Use a planar affine transformation.
As you pointed out, your operations are translation, rotation, shearing (skew) and scaling (stretch). We will represent each point on your image in homogeneous coordinates which allows us to use the composite matrix operations. Homogeneous coordinates just means that we tack on a $1$. So if a point has the coordinates $(x,y)$ the vector in homogeneous coordinates is $u = \begin{bmatrix} x \\ y \\ 1 \end{bmatrix} $
The transformation matrix to translate the image by $t_x$ and $t_y$ is: $ T = \begin{bmatrix} 1 & 0 & t_x \\ 0 & 1 & t_y \\ 0 & 0 & 1 \end{bmatrix} $
The rotation matrix to rotate it by $\theta$ degrees is: $ T = \begin{bmatrix} \cos \theta & -\sin \theta & 0 \\ \sin \theta & \cos \theta & 0 \\ 0 & 0 & 1 \end{bmatrix} $
The scaling matrix to scale each dimension is: $ T = \begin{bmatrix} s_x & 0 & 0 \\ 0 & s_y & 0 \\ 0 & 0 & 1 \end{bmatrix} $
The shearing matrix: $ T = \begin{bmatrix} 1 & a_x & 0 \\ a_x & 1 & 0 \\ 0 & 0 & 1 \end{bmatrix} $
And all you have to do is multiply these matrices to composite these transformations.
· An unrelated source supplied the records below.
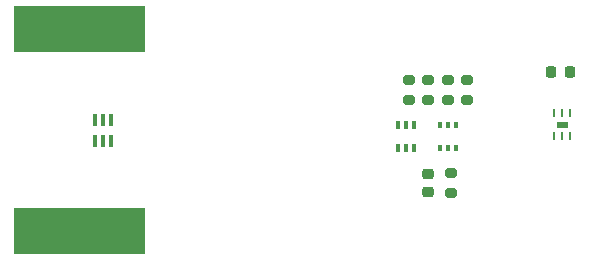
<source format=gbp>
%TF.GenerationSoftware,KiCad,Pcbnew,(6.0.5)*%
%TF.CreationDate,2022-07-09T16:09:43-07:00*%
%TF.ProjectId,solar-panel-side-Z-minus,736f6c61-722d-4706-916e-656c2d736964,rev?*%
%TF.SameCoordinates,Original*%
%TF.FileFunction,Paste,Bot*%
%TF.FilePolarity,Positive*%
%FSLAX46Y46*%
G04 Gerber Fmt 4.6, Leading zero omitted, Abs format (unit mm)*
G04 Created by KiCad (PCBNEW (6.0.5)) date 2022-07-09 16:09:43*
%MOMM*%
%LPD*%
G01*
G04 APERTURE LIST*
G04 Aperture macros list*
%AMRoundRect*
0 Rectangle with rounded corners*
0 $1 Rounding radius*
0 $2 $3 $4 $5 $6 $7 $8 $9 X,Y pos of 4 corners*
0 Add a 4 corners polygon primitive as box body*
4,1,4,$2,$3,$4,$5,$6,$7,$8,$9,$2,$3,0*
0 Add four circle primitives for the rounded corners*
1,1,$1+$1,$2,$3*
1,1,$1+$1,$4,$5*
1,1,$1+$1,$6,$7*
1,1,$1+$1,$8,$9*
0 Add four rect primitives between the rounded corners*
20,1,$1+$1,$2,$3,$4,$5,0*
20,1,$1+$1,$4,$5,$6,$7,0*
20,1,$1+$1,$6,$7,$8,$9,0*
20,1,$1+$1,$8,$9,$2,$3,0*%
G04 Aperture macros list end*
%ADD10C,0.010000*%
%ADD11R,11.000000X4.000000*%
%ADD12R,1.000000X4.000000*%
%ADD13R,0.350000X1.000000*%
%ADD14RoundRect,0.200000X-0.275000X0.200000X-0.275000X-0.200000X0.275000X-0.200000X0.275000X0.200000X0*%
%ADD15RoundRect,0.200000X0.275000X-0.200000X0.275000X0.200000X-0.275000X0.200000X-0.275000X-0.200000X0*%
%ADD16R,0.400000X0.650000*%
%ADD17RoundRect,0.225000X-0.250000X0.225000X-0.250000X-0.225000X0.250000X-0.225000X0.250000X0.225000X0*%
%ADD18R,0.400000X0.600000*%
%ADD19RoundRect,0.225000X-0.225000X-0.250000X0.225000X-0.250000X0.225000X0.250000X-0.225000X0.250000X0*%
%ADD20R,0.270000X0.740000*%
G04 APERTURE END LIST*
G36*
X160704000Y-96222000D02*
G01*
X159844000Y-96222000D01*
X159844000Y-95802000D01*
X160704000Y-95802000D01*
X160704000Y-96222000D01*
G37*
D10*
X160704000Y-96222000D02*
X159844000Y-96222000D01*
X159844000Y-95802000D01*
X160704000Y-95802000D01*
X160704000Y-96222000D01*
D11*
X119380000Y-87980000D03*
D12*
X124460000Y-87980000D03*
D11*
X119380000Y-105060000D03*
D12*
X124460000Y-105060000D03*
D13*
X120762000Y-95620000D03*
X121412000Y-95620000D03*
X122062000Y-95620000D03*
X122062000Y-97420000D03*
X121412000Y-97420000D03*
X120762000Y-97420000D03*
D14*
X148971000Y-92266000D03*
X148971000Y-93916000D03*
X152273000Y-92266000D03*
X152273000Y-93916000D03*
D15*
X147320000Y-93916000D03*
X147320000Y-92266000D03*
D14*
X150622000Y-92266000D03*
X150622000Y-93916000D03*
D16*
X146416000Y-96078000D03*
X147066000Y-96078000D03*
X147716000Y-96078000D03*
X147716000Y-97978000D03*
X147066000Y-97978000D03*
X146416000Y-97978000D03*
D17*
X148971000Y-100190000D03*
X148971000Y-101740000D03*
D15*
X150876000Y-101790000D03*
X150876000Y-100140000D03*
D18*
X149972000Y-96078000D03*
X150622000Y-96078000D03*
X151272000Y-96078000D03*
X151272000Y-97978000D03*
X150622000Y-97978000D03*
X149972000Y-97978000D03*
D19*
X159372000Y-91567000D03*
X160922000Y-91567000D03*
D20*
X159624000Y-95017000D03*
X160274000Y-95017000D03*
X160924000Y-95017000D03*
X160924000Y-97007000D03*
X160274000Y-97007000D03*
X159624000Y-97007000D03*
M02*

</source>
E.g. suppose you wanted to rotate and shear:
\begin{bmatrix}x' \\ y' \\ w' \end{bmatrix} = \begin{bmatrix} \cos \theta & -\sin \theta & 0 \\ \sin \theta & \cos \theta & 0 \\ 0 & 0 & 1 \end{bmatrix} \begin{bmatrix} 1 & a_x & 0 \\ a_y & 1 & 0 \\ 0 & 0 & 1 \end{bmatrix} \begin{bmatrix}x \\ y \\ 1 \end{bmatrix}
And to obtain the point in screen coordinates just normalize by $w$, i.e. (x', y') = (x'/w',y'/w')